Petersen Ole H, Sutton Robert
MRC Group, Physiological Laboratory and Division of Surgery and Oncology, University of Liverpool, Liverpool L69 3BX, UK.
Trends Pharmacol Sci. 2006 Feb;27(2):113-20. doi: 10.1016/j.tips.2005.12.006. Epub 2006 Jan 6.
Ca2+ is a universal intracellular messenger that controls a wide range of cellular processes. In pancreatic acinar cells, acetylcholine and cholecystokinin regulate secretion via generation of repetitive local cytosolic Ca2+ signals in the apical pole. Bile acids and non-oxidative alcohol metabolites can elicit abnormal cytosolic Ca2+ signals that are global and sustained and result in necrosis. Necrosis results from excessive loss of Ca2+ from the endoplasmic reticulum, which is mediated by Ca2+ release through specific channels and inhibition of Ca2+ pumps in intracellular stores, followed by entry of extracellular Ca2+. Reduction of the cellular ATP level has a major role in this process. These abnormal Ca2+ signals, which can be inhibited by caffeine, explain how excessive alcohol intake and biliary disease cause acute pancreatitis, an often-fatal human disease in which the pancreas digests itself and its surroundings.

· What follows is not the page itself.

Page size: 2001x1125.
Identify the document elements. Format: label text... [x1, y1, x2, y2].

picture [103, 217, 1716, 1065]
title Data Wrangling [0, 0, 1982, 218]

钙离子是一种普遍存在的细胞内信使,可控制多种细胞过程。在胰腺腺泡细胞中,乙酰胆碱和胆囊收缩素通过在顶端产生重复性局部胞质钙离子信号来调节分泌。胆汁酸和非氧化性酒精代谢产物可引发异常的全局持续性胞质钙离子信号,导致细胞坏死。坏死是由于内质网中钙离子过度流失所致,这是由通过特定通道释放钙离子以及抑制细胞内储存中的钙离子泵介导的,随后细胞外钙离子进入。细胞ATP水平的降低在这一过程中起主要作用。这些可被咖啡因抑制的异常钙离子信号,解释了过量饮酒和胆道疾病如何导致急性胰腺炎,这是一种常致人死亡的人类疾病,患病时胰腺会自我消化及其周围组织。